It’s Cinco de Mayo today, which means Mexicans everywhere are celebrating their independence with Margheritas, cerveza, and carnitas. So I’m taking a moment to acknowledge this awesome holiday (and can be found at Brooklyn’s Nuevo Mexico tonight), for several reasons.
1. Mexico is a great place, and their taquerias are the current equivalent of our delis. Their immigrants came as ours did, in search for a better life, and many of them brought their foods to this country (or any country). Twenty years ago, salsa and chips were exotic foods that one ate at giant gaudy places like Chi-Chi’s. Today they’re ubiquitous, along with burritos, tacos, tamales, etc… When I see families working their butt off to make their little taquerias succeed, I see deli men from a century ago with those same struggles.
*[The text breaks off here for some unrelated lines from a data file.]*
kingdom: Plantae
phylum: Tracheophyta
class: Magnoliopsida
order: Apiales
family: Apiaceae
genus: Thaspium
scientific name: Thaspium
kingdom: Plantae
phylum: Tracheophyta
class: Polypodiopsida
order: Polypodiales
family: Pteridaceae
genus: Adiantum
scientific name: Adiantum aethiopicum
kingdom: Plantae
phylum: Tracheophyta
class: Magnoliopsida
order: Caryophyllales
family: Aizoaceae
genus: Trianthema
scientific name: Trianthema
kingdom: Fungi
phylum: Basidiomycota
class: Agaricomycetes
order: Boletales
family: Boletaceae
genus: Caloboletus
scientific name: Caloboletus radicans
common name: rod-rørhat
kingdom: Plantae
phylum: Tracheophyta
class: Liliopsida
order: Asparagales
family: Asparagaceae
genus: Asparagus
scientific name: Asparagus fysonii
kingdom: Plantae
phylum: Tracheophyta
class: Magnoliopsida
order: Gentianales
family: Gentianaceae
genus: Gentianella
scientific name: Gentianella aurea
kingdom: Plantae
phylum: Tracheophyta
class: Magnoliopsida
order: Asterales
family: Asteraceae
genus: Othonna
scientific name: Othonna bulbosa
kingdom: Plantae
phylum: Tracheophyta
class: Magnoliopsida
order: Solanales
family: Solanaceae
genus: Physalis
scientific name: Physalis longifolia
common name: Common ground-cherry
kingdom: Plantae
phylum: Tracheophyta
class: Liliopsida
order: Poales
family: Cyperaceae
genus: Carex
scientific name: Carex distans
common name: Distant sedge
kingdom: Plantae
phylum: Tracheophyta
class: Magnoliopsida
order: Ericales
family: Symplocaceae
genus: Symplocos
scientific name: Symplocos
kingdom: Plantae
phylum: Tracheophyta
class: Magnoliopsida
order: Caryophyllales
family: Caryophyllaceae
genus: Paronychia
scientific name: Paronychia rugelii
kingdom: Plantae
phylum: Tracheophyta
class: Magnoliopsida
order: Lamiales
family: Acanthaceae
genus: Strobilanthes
2. Because Mexican workers, in much of America, are the ones doing most of the cooking in Jewish delis. We may think it’s all Hymie’s and Joshua’s in the back of the deli’s kitchen, but in reality the majority of the matzo balls and briskets have been prepared by a Juan or Marta or Mauricio. If it weren’t for Mexican labor, delis simply would run, and we owe nuestros amigos a fair bit of gracias.
Para realizar eso, quiero introducir una comida que es un fusion de las cocinas Judio y Mexicano. Se viene de Brent’s Delicatessen en Los Angeles, y es un creacion de uno de los cocineros Mexicano. Es un taco hecho con el brisket del delicatessen, y es muy rico. Viene con salsa, aguacante, y schmaltz.